**Task requirements**
Go through the listing and copy each line that has the string "shoulder" in it.

===

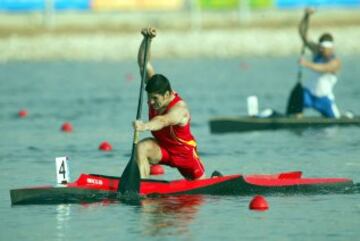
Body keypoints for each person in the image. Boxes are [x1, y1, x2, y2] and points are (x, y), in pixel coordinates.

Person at [133, 27, 205, 180]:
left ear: (167, 94)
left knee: (200, 190)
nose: (151, 102)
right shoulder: (157, 89)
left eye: (155, 99)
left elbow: (163, 120)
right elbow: (143, 64)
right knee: (141, 147)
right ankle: (142, 188)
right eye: (149, 98)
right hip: (163, 149)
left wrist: (145, 126)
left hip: (185, 157)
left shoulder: (180, 109)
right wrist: (147, 40)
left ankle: (213, 178)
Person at [297, 8, 341, 118]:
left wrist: (307, 64)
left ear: (331, 48)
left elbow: (323, 68)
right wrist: (306, 16)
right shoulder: (318, 51)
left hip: (324, 99)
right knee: (297, 104)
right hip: (309, 95)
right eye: (321, 48)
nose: (322, 51)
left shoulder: (336, 62)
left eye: (324, 49)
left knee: (336, 121)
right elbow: (303, 34)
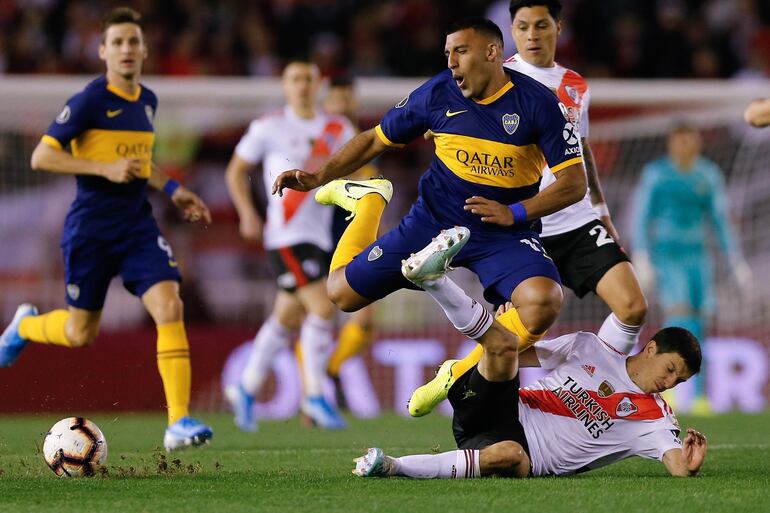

===

**Written solution**
right shoulder: (157, 89)
left shoulder: (180, 109)
right shoulder: (318, 51)
left shoulder: (336, 62)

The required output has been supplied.